Налили еще по стаканчику, стукнувшись, выпили. Иван доел суп, принялся за пельмени. Нина ела открытый «лосось».
- Представляешь, Вань, за полвека, ни разу не ела. Слышала «Лосось, лосось», а не ела, – она раскраснелась от выпитого вина, весело улыбалась. – Вань, ты дома сказал, не будут волноваться, уже десять?
- Ниночка, я говорил тебе - у нас в семье демократия. Если я задержался или вообще не пришел, значит так надо. Мы доверяем друг другу, конечно, я звоню, предупреждаю, если есть такая возможность. Не волнуйся, Ниночка, скандала деревенского не будет.

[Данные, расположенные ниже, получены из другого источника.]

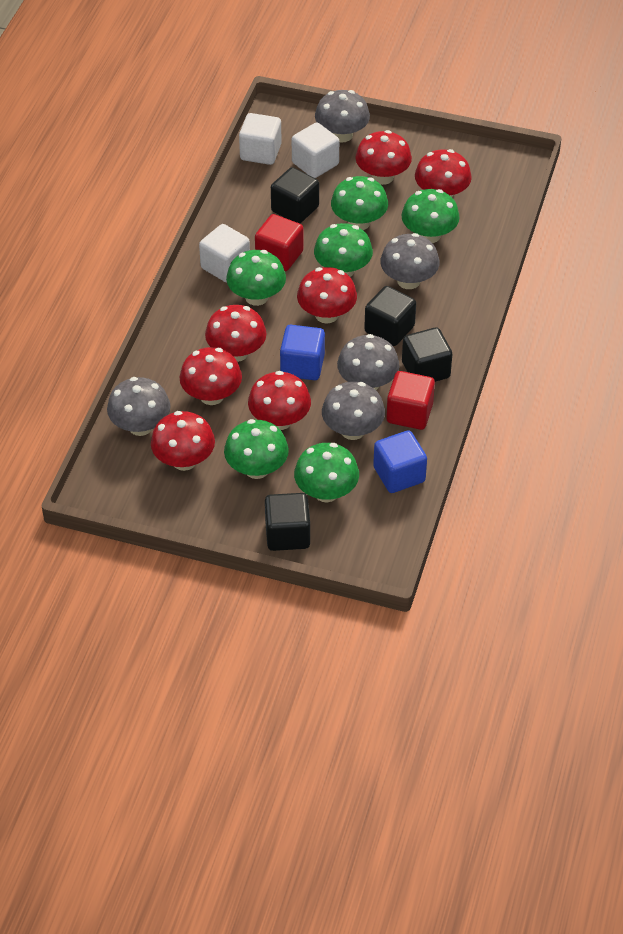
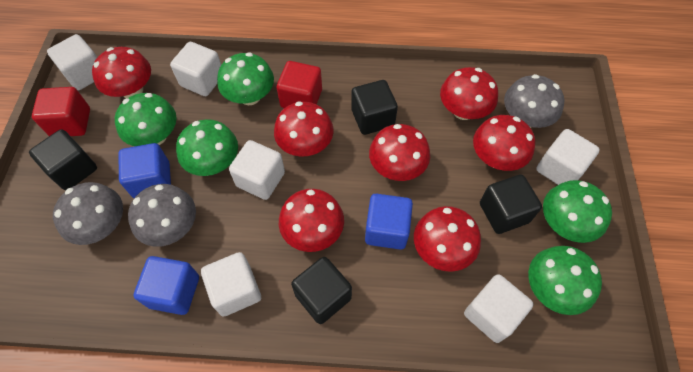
blue cube: 2 -> 3
green mushroom: 6 -> 5
grey mushroom: 5 -> 3
white cube: 3 -> 6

- Почему деревенского? Мы с покойным мужем тоже верили друг другу и никогда не проверяли. Позвоню или передам с кем, тогда и телефона у нас дома не было, что задержусь на ферме, или он в поле, – Нина посмотрела в окно, в темноту.
- Вы любили друг друга? - Иван посмотрел Нине в глаза.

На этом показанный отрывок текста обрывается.